ERFORDERLICHE SCHRITTE>
(1) Wie lange diskutierten die Mitglieder der Grünen laut dem Textauszug zur Bürgermeisterkandidatur, bevor sie sich hinter Stein stellten?
(2) Gib den Abschnitt des Textauszugs zur Bürgermeisterkandidatur wörtlich wieder, der mit den Worten „Bündnis 90/Die Grünen: Dreieinhalb“ einsetzt und mit „ökologische Akzente setzen.“ schließt.

TEXTAUSZUG>
★ ★ ★ ★ ★

Bergisch Gladbach – Die Bürgermeisterkandidatur Frank Steins (SPD, 56) wird wahrscheinlicher: Am Freitag gab es das Votum der Grünen für den Stadtkämmerer von Bergisch Gladbach, am Samstag folgte die FDP. Heute Abend entscheidet die SPD.
Bündnis 90/Die Grünen: Dreieinhalb Stunden diskutierten die Mitglieder, ehe sich eine deutliche Mehrheit (31 von 44 Mitgliedern) hinter Stein stellte. „Wir wollen nach der Wahl nicht der Juniorpartner der CDU sein“, erklärte Vorstandsmitglied Maik Außendorf, weshalb man in eine Dreierkandidatur mit FDP und Grünen einsteigen wolle. Nach der Kommunalwahl könne man mit Stein und mit den beiden Partnern als stärkste Fraktion ökologische Akzente setzen.

★ ★ ★ ★ ★

UNTERSUCHTE DATEN>
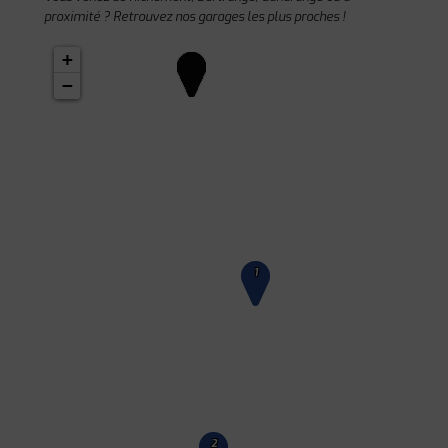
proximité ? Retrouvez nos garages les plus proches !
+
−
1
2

★ ★ ★ ★ ★

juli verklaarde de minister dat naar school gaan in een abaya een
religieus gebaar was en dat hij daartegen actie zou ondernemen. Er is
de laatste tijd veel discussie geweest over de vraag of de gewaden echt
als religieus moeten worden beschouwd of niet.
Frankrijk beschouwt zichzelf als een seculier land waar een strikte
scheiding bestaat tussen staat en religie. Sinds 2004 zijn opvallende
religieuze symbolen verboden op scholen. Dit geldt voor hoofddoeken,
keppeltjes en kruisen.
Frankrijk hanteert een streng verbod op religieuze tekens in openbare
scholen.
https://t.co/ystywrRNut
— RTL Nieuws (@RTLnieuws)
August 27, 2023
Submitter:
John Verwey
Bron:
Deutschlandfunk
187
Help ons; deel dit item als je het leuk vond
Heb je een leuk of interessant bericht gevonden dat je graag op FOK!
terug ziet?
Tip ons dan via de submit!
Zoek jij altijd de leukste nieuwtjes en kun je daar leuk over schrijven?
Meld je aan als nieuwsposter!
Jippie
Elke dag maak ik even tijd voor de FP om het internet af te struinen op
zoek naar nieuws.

★ ★ ★ ★ ★

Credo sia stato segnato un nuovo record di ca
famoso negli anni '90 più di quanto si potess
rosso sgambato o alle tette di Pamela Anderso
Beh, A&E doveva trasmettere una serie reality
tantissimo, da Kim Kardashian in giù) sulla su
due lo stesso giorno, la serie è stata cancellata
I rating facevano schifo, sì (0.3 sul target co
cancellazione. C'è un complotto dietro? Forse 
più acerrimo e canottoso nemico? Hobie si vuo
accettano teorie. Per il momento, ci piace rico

★ ★ ★ ★ ★

ANTWORTEN>
(1) Dreieinhalb Stunden

(2)
Bündnis 90/Die Grünen: Dreieinhalb Stunden diskutierten die Mitglieder, ehe sich eine deutliche Mehrheit (31 von 44 Mitgliedern) hinter Stein stellte. „Wir wollen nach der Wahl nicht der Juniorpartner der CDU sein“, erklärte Vorstandsmitglied Maik Außendorf, weshalb man in eine Dreierkandidatur mit FDP und Grünen einsteigen wolle. Nach der Kommunalwahl könne man mit Stein und mit den beiden Partnern als stärkste Fraktion ökologische Akzente setzen.